(Try it): Copy the lines below word for word, in the same order. Leave out the picture markers.

(Text taken from pages)
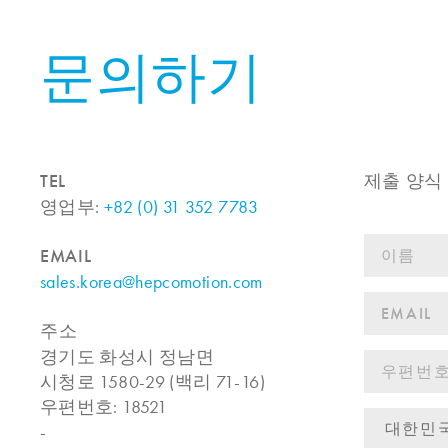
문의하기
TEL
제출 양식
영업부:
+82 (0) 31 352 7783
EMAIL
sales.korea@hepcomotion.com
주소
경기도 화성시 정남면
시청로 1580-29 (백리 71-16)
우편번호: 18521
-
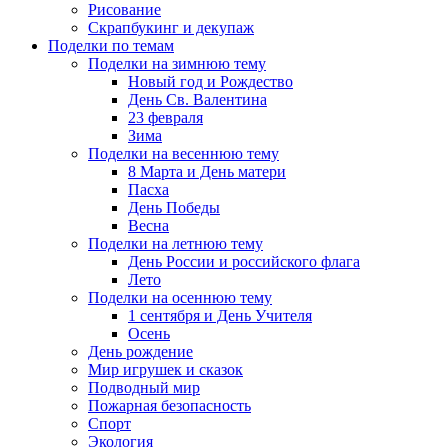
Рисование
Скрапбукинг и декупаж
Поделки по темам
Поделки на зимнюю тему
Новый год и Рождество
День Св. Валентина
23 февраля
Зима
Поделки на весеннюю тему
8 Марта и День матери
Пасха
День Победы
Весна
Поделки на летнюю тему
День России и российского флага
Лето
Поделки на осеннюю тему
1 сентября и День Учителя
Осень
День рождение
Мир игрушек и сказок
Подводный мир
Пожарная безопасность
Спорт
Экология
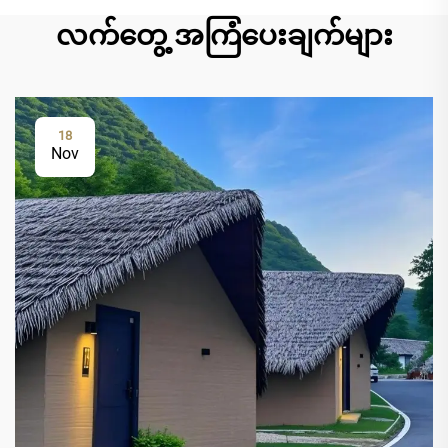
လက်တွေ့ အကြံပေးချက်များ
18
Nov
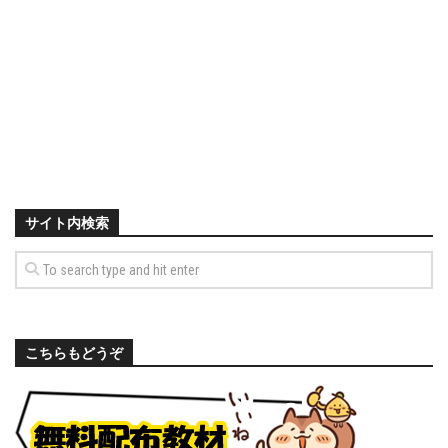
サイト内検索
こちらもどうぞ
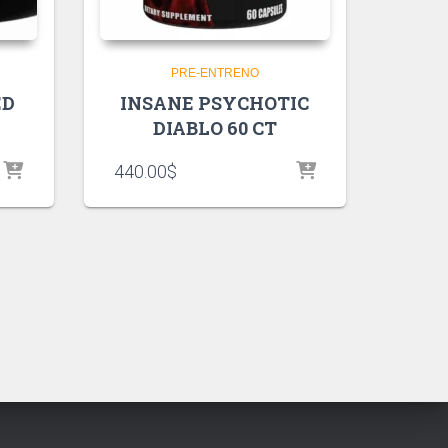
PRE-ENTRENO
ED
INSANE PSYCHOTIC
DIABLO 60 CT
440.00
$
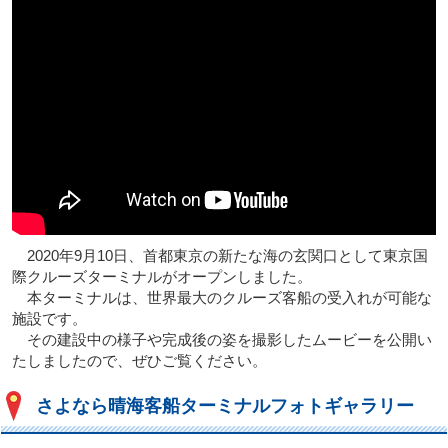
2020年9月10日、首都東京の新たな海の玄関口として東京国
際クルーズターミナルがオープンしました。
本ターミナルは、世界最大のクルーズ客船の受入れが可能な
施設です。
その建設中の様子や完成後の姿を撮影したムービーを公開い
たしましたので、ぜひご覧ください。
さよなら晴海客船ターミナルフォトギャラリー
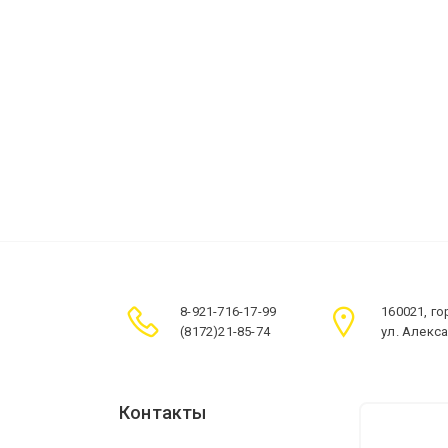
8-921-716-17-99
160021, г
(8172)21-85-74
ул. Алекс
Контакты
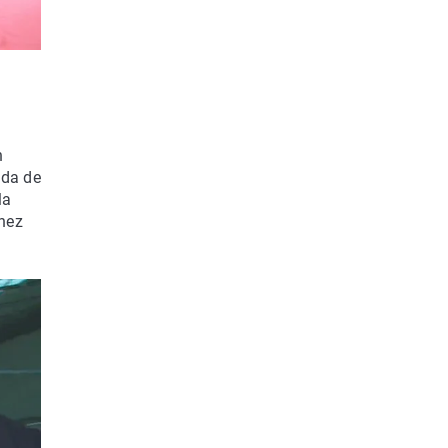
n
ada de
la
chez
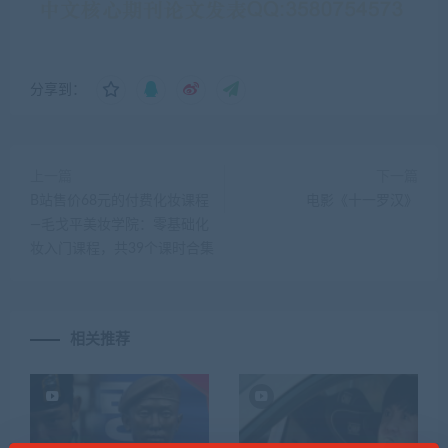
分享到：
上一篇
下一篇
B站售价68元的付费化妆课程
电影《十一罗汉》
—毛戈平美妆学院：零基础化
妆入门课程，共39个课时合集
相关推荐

(Answer box):
문의하기
TEL
제출 양식
영업부:
+82 (0) 31 352 7783
EMAIL
sales.korea@hepcomotion.com
주소
경기도 화성시 정남면
시청로 1580-29 (백리 71-16)
우편번호: 18521
-
Рисование
Скрапбукинг и декупаж
Поделки по темам
Поделки на зимнюю тему
Новый год и Рождество
День Св. Валентина
23 февраля
Зима
Поделки на весеннюю тему
8 Марта и День матери
Пасха
День Победы
Весна
Поделки на летнюю тему
День России и российского флага
Лето
Поделки на осеннюю тему
1 сентября и День Учителя
Осень
День рождение
Мир игрушек и сказок
Подводный мир
Пожарная безопасность
Спорт
Экология
လက်တွေ့ အကြံပေးချက်များ
18
Nov
サイト内検索
こちらもどうぞ
PRE-ENTRENO
ED
INSANE PSYCHOTIC
DIABLO 60 CT
440.00
$
2020年9月10日、首都東京の新たな海の玄関口として東京国
際クルーズターミナルがオープンしました。
本ターミナルは、世界最大のクルーズ客船の受入れが可能な
施設です。
その建設中の様子や完成後の姿を撮影したムービーを公開い
たしましたので、ぜひご覧ください。
さよなら晴海客船ターミナルフォトギャラリー
8-921-716-17-99
160021, г
(8172)21-85-74
ул. Алекс
Контакты
n
ada de
la
chez
分享到：
上一篇
下一篇
B站售价68元的付费化妆课程
电影《十一罗汉》
—毛戈平美妆学院：零基础化
妆入门课程，共39个课时合集
相关推荐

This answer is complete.